(INFORMATION SHOWN)
□ □ □ □ □ □ □

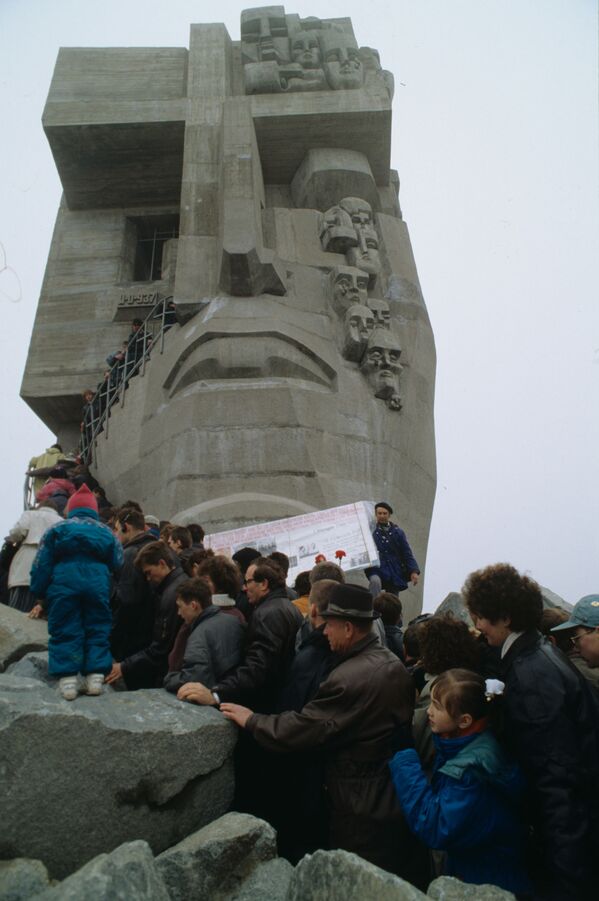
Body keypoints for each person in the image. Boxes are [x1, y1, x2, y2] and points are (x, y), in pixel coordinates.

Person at [220, 583, 423, 880]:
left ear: (349, 629)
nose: (324, 632)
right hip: (385, 793)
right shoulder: (390, 662)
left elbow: (306, 727)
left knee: (355, 880)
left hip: (357, 800)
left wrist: (252, 720)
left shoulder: (349, 677)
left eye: (329, 625)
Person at [463, 563, 599, 901]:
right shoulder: (538, 654)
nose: (477, 626)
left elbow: (558, 779)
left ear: (505, 617)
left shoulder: (532, 676)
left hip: (566, 847)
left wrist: (566, 880)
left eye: (480, 616)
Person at [389, 669, 531, 895]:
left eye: (437, 706)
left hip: (487, 881)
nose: (428, 711)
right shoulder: (462, 741)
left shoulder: (471, 773)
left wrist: (404, 759)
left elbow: (434, 825)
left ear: (464, 720)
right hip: (476, 869)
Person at [29, 484, 123, 700]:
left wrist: (39, 591)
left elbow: (41, 564)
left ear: (71, 509)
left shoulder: (56, 530)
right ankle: (96, 677)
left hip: (64, 583)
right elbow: (118, 561)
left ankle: (68, 681)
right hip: (97, 583)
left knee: (64, 627)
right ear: (93, 510)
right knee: (97, 626)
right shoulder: (106, 532)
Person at [106, 540, 186, 689]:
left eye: (149, 572)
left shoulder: (171, 596)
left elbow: (161, 649)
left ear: (162, 563)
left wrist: (123, 667)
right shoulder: (176, 586)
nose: (148, 579)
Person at [163, 577, 244, 694]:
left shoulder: (199, 635)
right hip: (233, 692)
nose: (179, 613)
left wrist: (170, 679)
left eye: (180, 606)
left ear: (193, 605)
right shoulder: (234, 620)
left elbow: (193, 679)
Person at [110, 507, 157, 661]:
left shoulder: (129, 554)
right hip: (152, 634)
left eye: (117, 530)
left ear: (127, 527)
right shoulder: (158, 548)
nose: (115, 535)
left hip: (133, 637)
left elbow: (126, 600)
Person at [6, 501, 63, 612]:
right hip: (51, 570)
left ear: (39, 507)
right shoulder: (62, 522)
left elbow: (16, 533)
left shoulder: (30, 514)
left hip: (25, 565)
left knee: (17, 610)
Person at [367, 501, 420, 597]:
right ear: (376, 514)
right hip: (377, 569)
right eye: (379, 513)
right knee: (375, 582)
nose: (382, 516)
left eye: (384, 513)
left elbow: (406, 553)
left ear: (389, 515)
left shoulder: (398, 533)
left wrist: (414, 571)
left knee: (392, 600)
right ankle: (372, 609)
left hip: (394, 571)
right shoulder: (371, 530)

□ □ □ □ □ □ □

(EXERCISE DETAILS) Please print the lines above exactly, beginning at the first line of the entries and ending at the line holding "left ear: (505, 617)", and leave the pictures out.

(REPLY TO THE TASK)
Body keypoints for each person in the image. Boxes are [x1, y1, x2, y2] and points are (x, y), in pixel coordinates.

Person at [220, 583, 423, 880]:
left ear: (349, 629)
nose: (324, 632)
right hip: (385, 793)
right shoulder: (390, 662)
left elbow: (306, 727)
left knee: (355, 880)
left hip: (357, 800)
left wrist: (252, 720)
left shoulder: (349, 677)
left eye: (329, 625)
Person at [463, 563, 599, 901]:
right shoulder: (538, 654)
nose: (477, 626)
left elbow: (558, 779)
left ear: (505, 617)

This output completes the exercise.